New Report Looks at Best Influencer Marketing Strategies, and Platforms of Focus
With influencer marketing on the rise, and more brands looking to get involved, it’s important to understand not only how to technically run an influencer program, but also what consumers are looking for in the same.
And while getting a celebrity to tweet about your latest product will undoubtedly have an impact on brand awareness, that option is out of reach for the vast majority of brands. So what can you do? What are the best ways to utilize lower-level, less expensive influencer marketing options to maximize your messaging?
To get a better understanding of the key factors you need to take into account, CPC Strategy recently interviewed more than 1, 500 internet users to get their perspectives on what they value most in influencer marketing, and what they’re most likely to respond to in influencer posts.
Here’s what they found.
The first thing to note is that trust is key. CPC’s researchers found that, of the respondents who do engage with influencer campaigns, the influencer’s knowledge of the product and niche, and the perception that they would personally use the product, are the key factors which are likely to drive response.
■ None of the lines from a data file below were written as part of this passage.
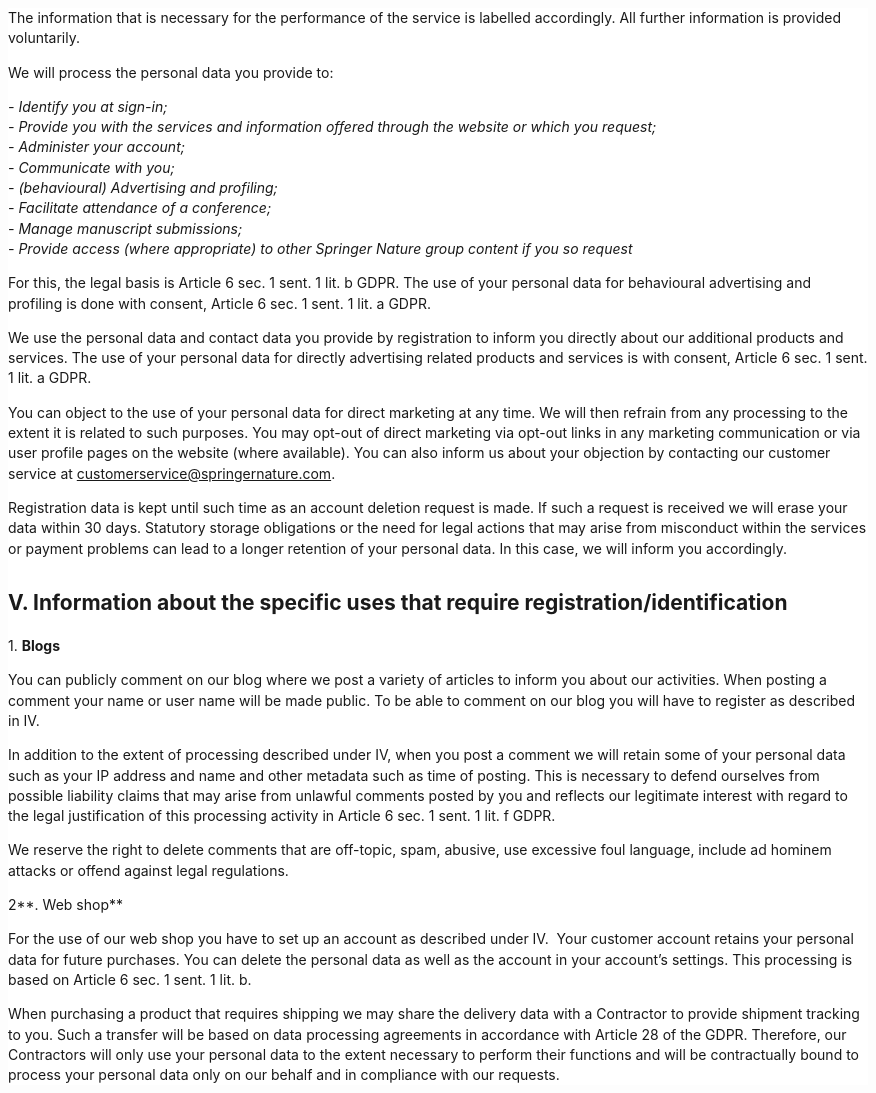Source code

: The information that is necessary for the performance of the service is labelled accordingly. All further information is provided voluntarily.

We will process the personal data you provide to:  
  
_\- Identify you at sign-in;  
\- Provide you with the services and information offered through the website or which you request;  
\- Administer your account;  
\- Communicate with you;  
\- (behavioural) Advertising and profiling;  
\- Facilitate attendance of a conference;  
\- Manage manuscript submissions;  
\- Provide access (where appropriate) to other Springer Nature group content if you so request_  
  
For this, the legal basis is Article 6 sec. 1 sent. 1 lit. b GDPR. The use of your personal data for behavioural advertising and profiling is done with consent, Article 6 sec. 1 sent. 1 lit. a GDPR.

We use the personal data and contact data you provide by registration to inform you directly about our additional products and services. The use of your personal data for directly advertising related products and services is with consent, Article 6 sec. 1 sent. 1 lit. a GDPR.

You can object to the use of your personal data for direct marketing at any time. We will then refrain from any processing to the extent it is related to such purposes. You may opt-out of direct marketing via opt-out links in any marketing communication or via user profile pages on the website (where available). You can also inform us about your objection by contacting our customer service at [customerservice@springernature.com](mailto:customerservice@springernature.com).

Registration data is kept until such time as an account deletion request is made. If such a request is received we will erase your data within 30 days. Statutory storage obligations or the need for legal actions that may arise from misconduct within the services or payment problems can lead to a longer retention of your personal data. In this case, we will inform you accordingly.

V. Information about the specific uses that require registration/identification
-------------------------------------------------------------------------------

1\. **Blogs**

You can publicly comment on our blog where we post a variety of articles to inform you about our activities. When posting a comment your name or user name will be made public. To be able to comment on our blog you will have to register as described in IV.

In addition to the extent of processing described under IV, when you post a comment we will retain some of your personal data such as your IP address and name and other metadata such as time of posting. This is necessary to defend ourselves from possible liability claims that may arise from unlawful comments posted by you and reflects our legitimate interest with regard to the legal justification of this processing activity in Article 6 sec. 1 sent. 1 lit. f GDPR.

We reserve the right to delete comments that are off-topic, spam, abusive, use excessive foul language, include ad hominem attacks or offend against legal regulations.

2**. Web shop**

For the use of our web shop you have to set up an account as described under IV.  Your customer account retains your personal data for future purchases. You can delete the personal data as well as the account in your account’s settings. This processing is based on Article 6 sec. 1 sent. 1 lit. b.

When purchasing a product that requires shipping we may share the delivery data with a Contractor to provide shipment tracking to you. Such a transfer will be based on data processing agreements in accordance with Article 28 of the GDPR. Therefore, our Contractors will only use your personal data to the extent necessary to perform their functions and will be contractually bound to process your personal data only on our behalf and in compliance with our requests.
CPC also found that an established level of recognition and trust within the related industry is important – the majority of respondents indicated that they would be more likely to trust an influencer’s recommendation if they already trusted the influencer involved.
These findings may seem somewhat obvious, but they highlight the importance of selecting the right influencer, which won’t necessarily be the most popular voice. You might be better off selecting a highly respected representative in your niche, as opposed to a big name star who's not connected to that industry. The relevance of influencers has long been a key note, but these stats further highlight the importance of this element.
CPC also found that the transparency of influencer marketing remains problematic, with up to 40% of respondents indicating that they can’t tell when a post is sponsored by a brand.
As you can see here, post tags are the most effective way to provide that transparency, which is why Facebook, in particular, is putting more emphasis on this element through its Branded Content Tags, which are available on both Facebook and Instagram.
You can expect such notifiers to become more prevalent, and for the platforms to implement new penalties for those who fail to use the right tags on their posts.
Also, another interesting note – CPC’s researchers found that Facebook is the best place to reach consumers over the age of 25, while Instagram is the best place to reach Gen Z.
“Nearly 70% of consumers are most likely to hear about new products, services, or events from people they follow on Facebook”
For younger generations that shifts – you can see the growth of Instagram’s influence among younger users in the charts below, with YouTube also a worthy consideration.
That last chart on the far left is particularly important – Facebook, while it performs well in overall terms, is believed to be losing its hold on younger audiences, which, theoretically, could eventually see it superseded. Though that will take some time, and Facebook, of course, owns Instagram too. Still, it’s an important note for those looking to reach specific audiences and demographics.
There’s a heap more data and insights in the full CPC report, and its’ worth a look for anyone considering getting into influencer marketing, or whose looking to improve their influencer performance.